- Abbreviation: PDP
- President: Fernando Chueca
- General Secretary: Ignacio Camuñas
- Founded: December 1974
- Legalised: February 17, 1977
- Dissolved: December 16, 1977
- Succeeded by: Union of the Democratic Centre
- Headquarters: Madrid
- Ideology: Liberalism
- Political position: Centre
- International affiliation: Liberal International

= People's Democratic Party (Spain, 1974) =

The People's Democratic Party (Partido Demócrata Popular, PDP) was a Spanish political party of liberal centre, integrated in the Union of the Democratic Centre (UCD). Its president was Fernando Chueca, and his Secretary General was Ignacio Camuñas.

==History==
The party was founded by Ignacio Camuñas in December 1974 on the basis of the Circle of Studies New Generation (Círculo de Estudios Nueva Generación), created in 1972. By 1976 the party was part of the Democratic Convergence Platform and Democratic Coordination, but withdrew from the latter in June of that same year. On 24 September 1976, together with Democratic Left of Catalonia, the Social-Liberal Coalition was established.
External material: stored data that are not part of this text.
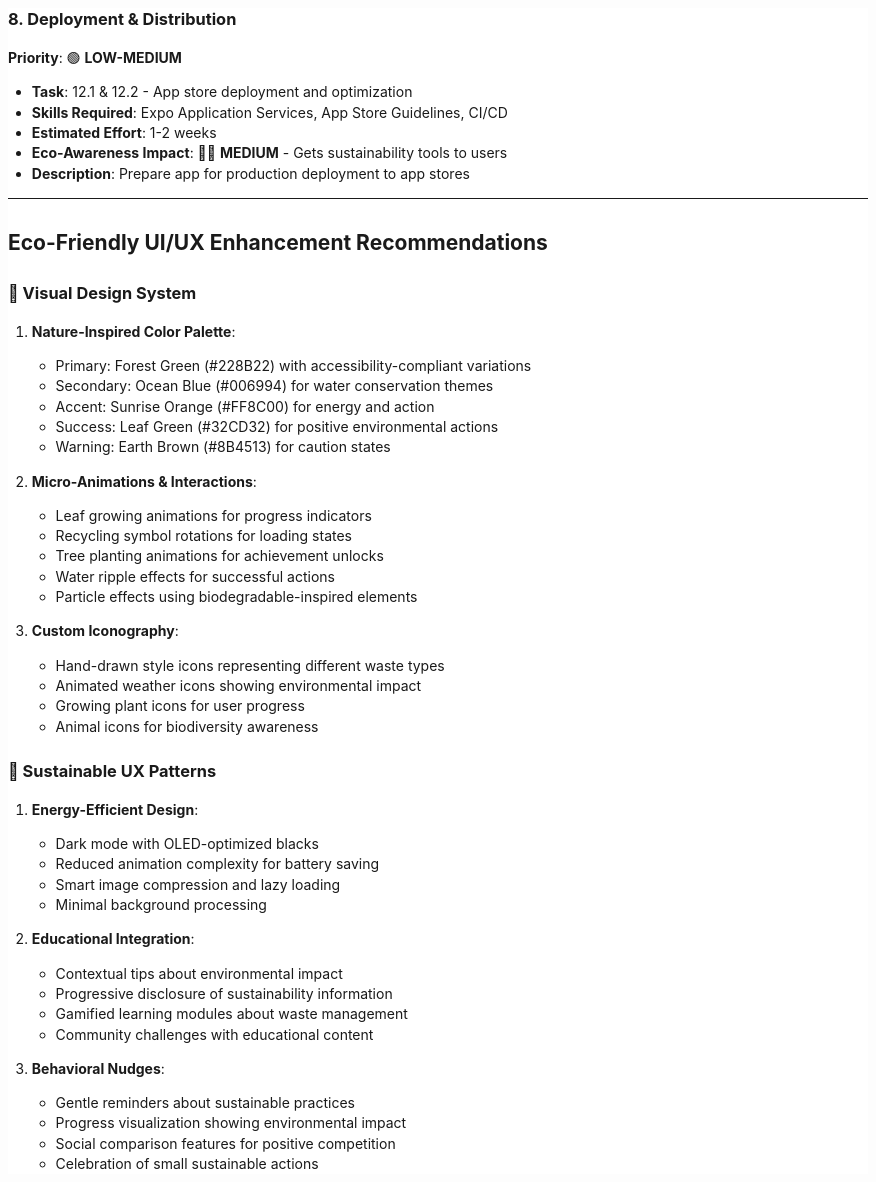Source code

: ### 8. **Deployment & Distribution**
**Priority**: 🟢 **LOW-MEDIUM**
- **Task**: 12.1 & 12.2 - App store deployment and optimization
- **Skills Required**: Expo Application Services, App Store Guidelines, CI/CD
- **Estimated Effort**: 1-2 weeks
- **Eco-Awareness Impact**: 🌱🌱 **MEDIUM** - Gets sustainability tools to users
- **Description**: Prepare app for production deployment to app stores

---

## Eco-Friendly UI/UX Enhancement Recommendations

### 🎨 Visual Design System
1. **Nature-Inspired Color Palette**:
   - Primary: Forest Green (#228B22) with accessibility-compliant variations
   - Secondary: Ocean Blue (#006994) for water conservation themes
   - Accent: Sunrise Orange (#FF8C00) for energy and action
   - Success: Leaf Green (#32CD32) for positive environmental actions
   - Warning: Earth Brown (#8B4513) for caution states

2. **Micro-Animations & Interactions**:
   - Leaf growing animations for progress indicators
   - Recycling symbol rotations for loading states
   - Tree planting animations for achievement unlocks
   - Water ripple effects for successful actions
   - Particle effects using biodegradable-inspired elements

3. **Custom Iconography**:
   - Hand-drawn style icons representing different waste types
   - Animated weather icons showing environmental impact
   - Growing plant icons for user progress
   - Animal icons for biodiversity awareness

### 🌱 Sustainable UX Patterns
1. **Energy-Efficient Design**:
   - Dark mode with OLED-optimized blacks
   - Reduced animation complexity for battery saving
   - Smart image compression and lazy loading
   - Minimal background processing

2. **Educational Integration**:
   - Contextual tips about environmental impact
   - Progressive disclosure of sustainability information
   - Gamified learning modules about waste management
   - Community challenges with educational content

3. **Behavioral Nudges**:
   - Gentle reminders about sustainable practices
   - Progress visualization showing environmental impact
   - Social comparison features for positive competition
   - Celebration of small sustainable actions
Fernando Chueca Goitia, founder of the Spanish Social Democratic Union (USDE), left the party in July 1976 to join the People's Democratic Party, where he was elected president in December of that year. The party was admitted as a member of the Liberal International during the Congress that took place in Barcelona in October 1976; also, the PDP participated in the creation of Union of the Democratic Centre (UCD) in 1977, forming the liberal wing of UCD. The party was legalized on February 17, 1977.

In the general elections of 1977 the party obtained 6 deputies within UCD: Ignacio Camuñas, José Manuel Paredes Grosso, Francisco Ruiz Risueño, Manuel Bermejo and José María Bravo de Laguna. Subsequently, on December 16, 1977, the party agreed to dissolve and become a full member of UCD.